Wine is the ex-boyfriend I will never get over. My first love if I may be so bold. I met him when I was barely 18. I was old enough to want to get to know him and to prove to myself that I had progressed from the cocktails and ciders of my underage drinking youth. But, I was young enough to ignore all his flaws and too stubborn to admit it.

He was sweet. Sickly sweet. He made me giddy and reckless, and to be honest he always left me with a headache. Blushed and looking at him with rose-tinted glasses I was blissfully happy. We only met out in clubs and bars where the atmosphere was frivolous and care-free. It was a tumultuous relationship. Each time I woke up with a pounding headache and skin littered with blemishes from the sugar, and I swore it would be the last. But how could I write off the fun times I had had? For every morning plagued with hangovers, was a night filled with happy stories and memories that made my heart swell.

But alas, it was a love that could not survive the test of time. After one too many headaches, disapproval from my family and the promise of something new I broke off all ties.

As with any break up the time that followed was filled with ups and downs. The “ups” consisted of the excitement of new wines – why not try a fruity Sauvignon blanc, a flirty Chardonnay or… maybe even the bold and robust Cabernet Sauvignon rumoured to steal everyone’s heart. But with any great love story there was the inevitable “down”, the retreat. A late night out in town and I found myself with a glass of a sickly impersonation of the wine I once loved.

Except, it doesn’t taste quite as good anymore. Sure the memories are there and I can appreciate it for what it once meant to me. But we have both moved on. The sugary affront does not agree with me and I insult him disguising his flaws with ice and mixers. He remains the fun easy-going wine to be drunk by those not looking for commitment. They have come to experience wine without the work that is required to go into a mature relationship. I, however, have moved onto wines which I can introduce to my parents, I can eat meals with them and can take them to celebrations with friends.
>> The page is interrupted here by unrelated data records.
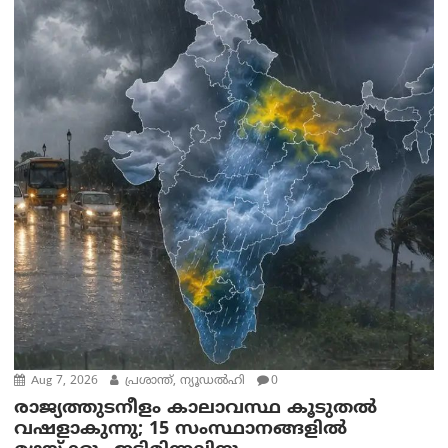
Aug 7, 2026
പ്രശാന്ത്, ന്യൂഡല്‍ഹി
0
രാജ്യത്തുടനീളം കാലാവസ്ഥ കൂടുതൽ
വഷളാകുന്നു; 15 സംസ്ഥാനങ്ങളിൽ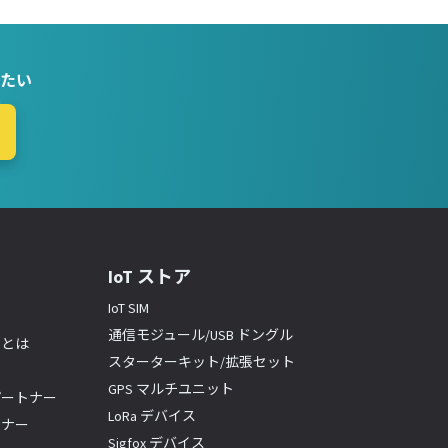
たい
IoT ストア
IoT SIM
通信モジュール/USB ドングル
ーとは
スターターキット/拡張セット
GPS マルチユニット
パートナー
LoRa デバイス
トナー
Sigfox デバイス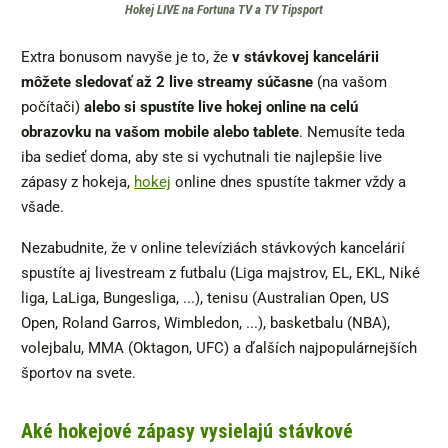
Hokej LIVE na Fortuna TV a TV Tipsport
Extra bonusom navyše je to, že
v stávkovej kancelárii
môžete sledovať až 2 live streamy súčasne
(na vašom
počítači)
alebo si spustíte live hokej online na celú
obrazovku na vašom mobile alebo tablete
. Nemusíte teda
iba sedieť doma, aby ste si vychutnali tie najlepšie live
zápasy z hokeja,
hokej
online dnes spustíte takmer vždy a
všade.
Nezabudnite, že v online televíziách stávkových kancelárií
spustíte aj livestream z futbalu (Liga majstrov, EL, EKL, Niké
liga, LaLiga, Bungesliga, ...), tenisu (Australian Open, US
Open, Roland Garros, Wimbledon, ...), basketbalu (NBA),
volejbalu, MMA (Oktagon, UFC) a ďalších najpopulárnejších
športov na svete.
Aké hokejové zápasy vysielajú stávkové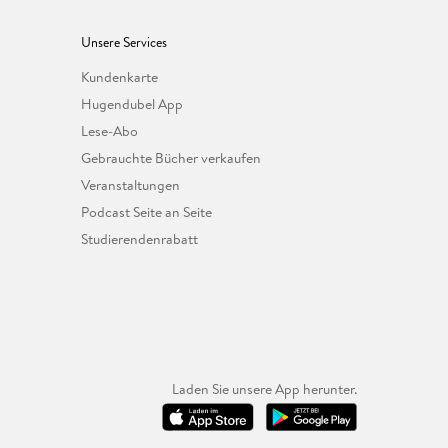
Unsere Services
Kundenkarte
Hugendubel App
Lese-Abo
Gebrauchte Bücher verkaufen
Veranstaltungen
Podcast Seite an Seite
Studierendenrabatt
Laden Sie unsere App herunter.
With this knowledge I was inspired to try even newer and bolder wines. With my friends encouraging me and my peers guiding me I stumbled across my first grassy Sauvignon blanc. A summer love affair. A transitional wine as I refer to it now. It helped me move past my alliance to the sweet rosés. But winter came too quickly and I had to progress to richer red wines. Full of body, young fruits and the hint of mocha chocolate, they kept me warm at night. Once again I was drunk and rosy cheeked with infatuation. But something was still off. These wines lacked the depth and balance I was looking for.

So again I had to grow. I stumbled from these entry-level wines and learnt to look deeper. I stopped taking a wine for its label and fancy descriptions. I got to know them for who they were and what they had been through. I discovered the bolder wines, wines which have aged and matured. They are not dominated by fruity flirtations or cool, but somewhat overwrought, oak-y personalities. These wines have been developed and hid more beneath the surface. The subtleties are often missed and they are appreciated by few.

By now my heart no longer belongs to just one. I have pledged allegiance to Bordeaux blends, but I could never say farewell to my flamboyant champagne, nor could I turn away a sneaky Sauvignon or even some dominating Cabernet. I am committed to Chenin but I could never stray from Syrah. And my heart longs for Riesling but I can be persuaded with a Pinotage.

I am older and wiser. I have learnt what I do not like and what I do, the body, the character, the aftertaste. I have developed along with the wines, together we grow and mature. But in every new, complex wine I endeavour there will always be the faint memory of where I started. And sure enough, the next day the headache will return. Just as it always did when I was young and 18 and drunk off my first wine.